> [Your objective]
Convert each of the following rows into a JSON list of strings with one string per line, omitting blank lines.
---+---
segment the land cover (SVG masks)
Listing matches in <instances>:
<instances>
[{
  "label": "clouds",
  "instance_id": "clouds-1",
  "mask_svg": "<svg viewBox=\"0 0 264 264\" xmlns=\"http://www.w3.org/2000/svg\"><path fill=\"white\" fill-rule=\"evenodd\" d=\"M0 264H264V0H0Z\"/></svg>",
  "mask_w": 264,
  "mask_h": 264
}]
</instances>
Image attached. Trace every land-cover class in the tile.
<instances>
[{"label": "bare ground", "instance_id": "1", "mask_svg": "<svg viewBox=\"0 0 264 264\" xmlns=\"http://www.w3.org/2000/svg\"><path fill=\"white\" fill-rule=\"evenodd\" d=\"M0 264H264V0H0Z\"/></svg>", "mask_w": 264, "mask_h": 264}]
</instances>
---+---
> [Exercise answer]
[
  "segment the land cover (SVG masks)",
  "Listing matches in <instances>:",
  "<instances>",
  "[{",
  "  \"label\": \"clouds\",",
  "  \"instance_id\": \"clouds-1\",",
  "  \"mask_svg\": \"<svg viewBox=\\\"0 0 264 264\\\" xmlns=\\\"http://www.w3.org/2000/svg\\\"><path fill=\\\"white\\\" fill-rule=\\\"evenodd\\\" d=\\\"M0 264H264V0H0Z\\\"/></svg>\",",
  "  \"mask_w\": 264,",
  "  \"mask_h\": 264",
  "}]",
  "</instances>",
  "Image attached. Trace every land-cover class in the tile.",
  "<instances>",
  "[{\"label\": \"bare ground\", \"instance_id\": \"1\", \"mask_svg\": \"<svg viewBox=\\\"0 0 264 264\\\" xmlns=\\\"http://www.w3.org/2000/svg\\\"><path fill=\\\"white\\\" fill-rule=\\\"evenodd\\\" d=\\\"M0 264H264V0H0Z\\\"/></svg>\", \"mask_w\": 264, \"mask_h\": 264}]",
  "</instances>"
]